One of the most active volcanoes in the world, Kilauea is known for its frequent outpouring of lava, a process that means that the landscape around it is constantly changing. For the 2.6 million people that visit the volcano each year, the Kilauea Visitor Center is usually their first stop, as it provides information on the volcano’s different features, which is always useful to know before seeing the volcano itself.
The largest volcano in the world, Mauna Loa encompasses more than half of Hawaii’s Big Island and is equivalent in size to the state of Connecticut. The volcano last erupted in 1984, but its summit has been slowly inflating over the past decade, and while this does not necessarily mean that another eruption is imminent, it does point to the fact that magma is now once again entering the volcano.
While the Jaggar Overlook offers a great view of Kilauea, the Kilauea Overlook is usually much quieter, providing a tranquil setting in which to take in the enormity of the volcano. From here, the Kilauea Caldera, as well as the Halema’uma’u Caldera, are both well-visible, and it also makes for a beautiful picnic spot.
Chain of Craters Road
The Chain of Craters Road was established in 1928 and is considered to be one of the most scenic drives in the world. Stretching out for just under 19 miles, there are a number of points of interest along the way, with clear markers to show the different stop-off points, such as the Lua Manu Crater, the Kealakomo Lookout, and the Pauahi Crater.
With over 150 miles of hiking trails crisscrossing around the park, exploring the area by foot is often the best way to truly experience the staggering beauty that surrounds you. The vast range of trails means that there is something to suit every ability level, from short and flat walks to more challenging hikes through the park’s wilderness.
Jaggar Museum and Overlook
After this disastrous 1908 eruption of Mt. Etna in Italy, geologist Thomas Jaggar decided that more support needed to be given to the studies of ongoing seismic activity. The Jaggar Museum, named after the geologist, focuses on volcanology, with exhibits that explain the different types of lava, as well as real-time monitors and other equipment that is currently used by scientists to track volcanic activity.
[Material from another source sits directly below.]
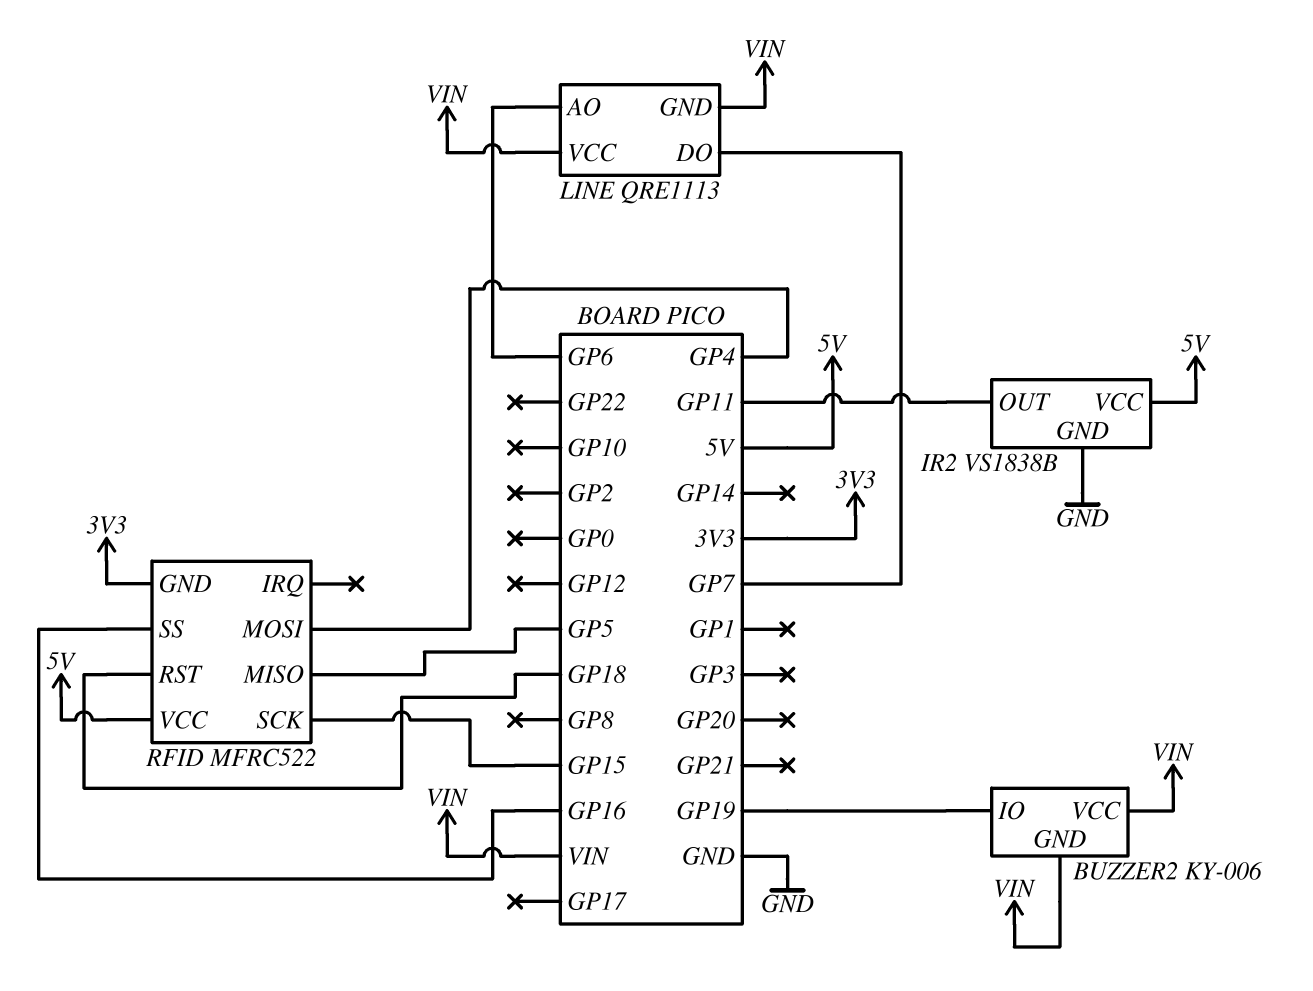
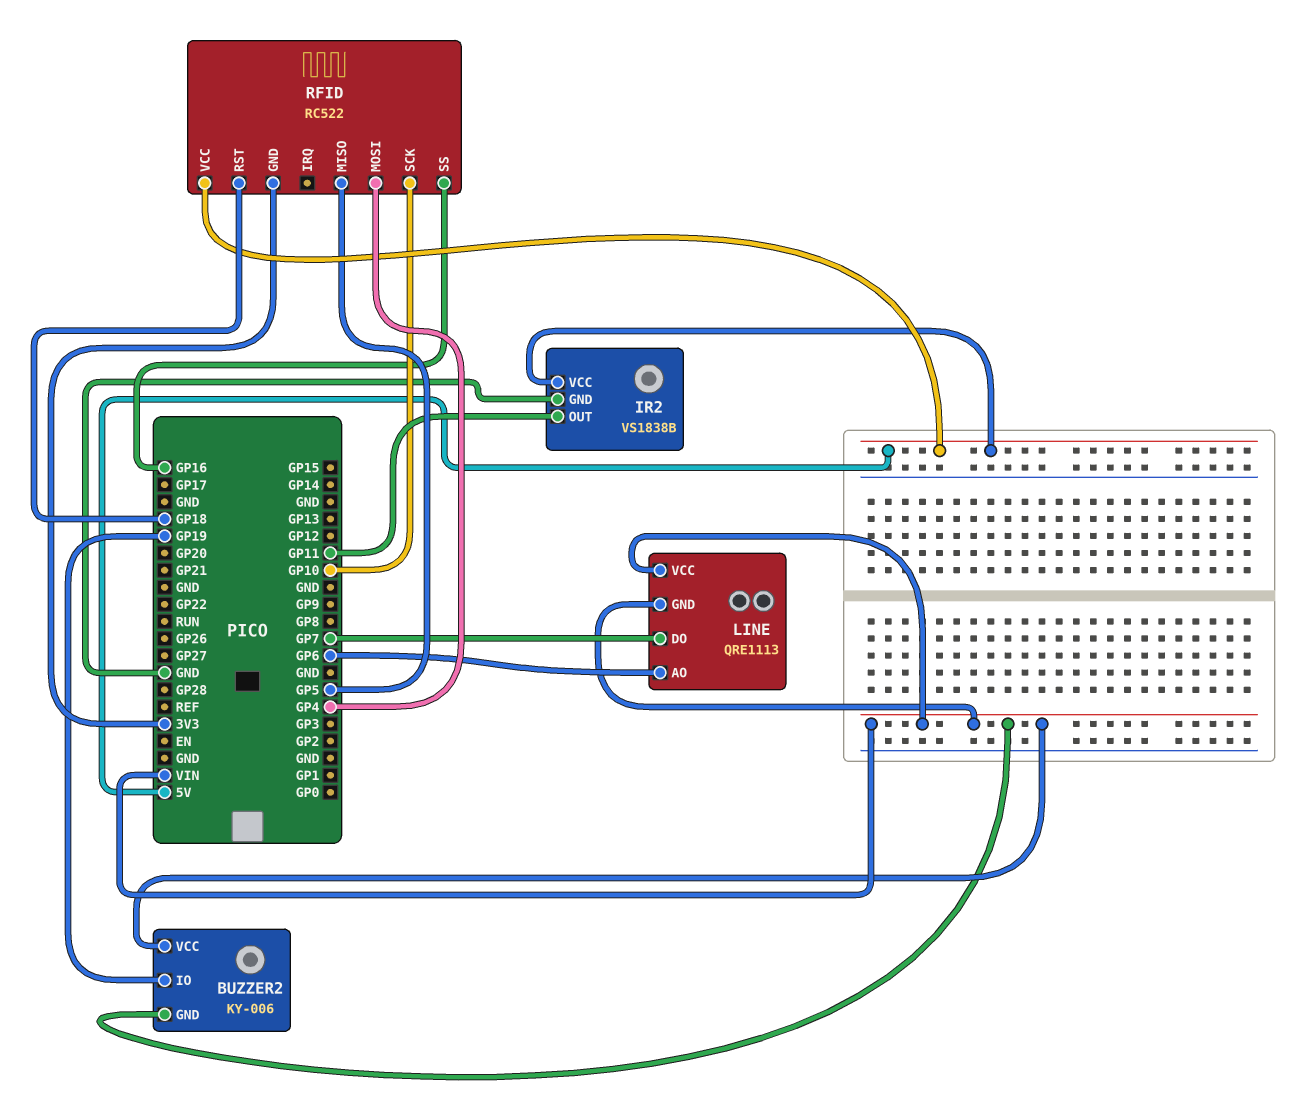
RFID: MFRC522 -> RC522
RFID pin SCK: GP15 -> GP10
A visit to the Hawaii Volcanoes National Park is a one-of-a-kind way to experience over 70 million years of evolution and volcanism – processes that are still occurring today. Designated a UNESCO World Heritage Site in 1987, exploring the park is usually a major priority for tourists to Hawaii, as it offers an exciting insight into the raw power of nature that cannot be experienced anywhere else in the world.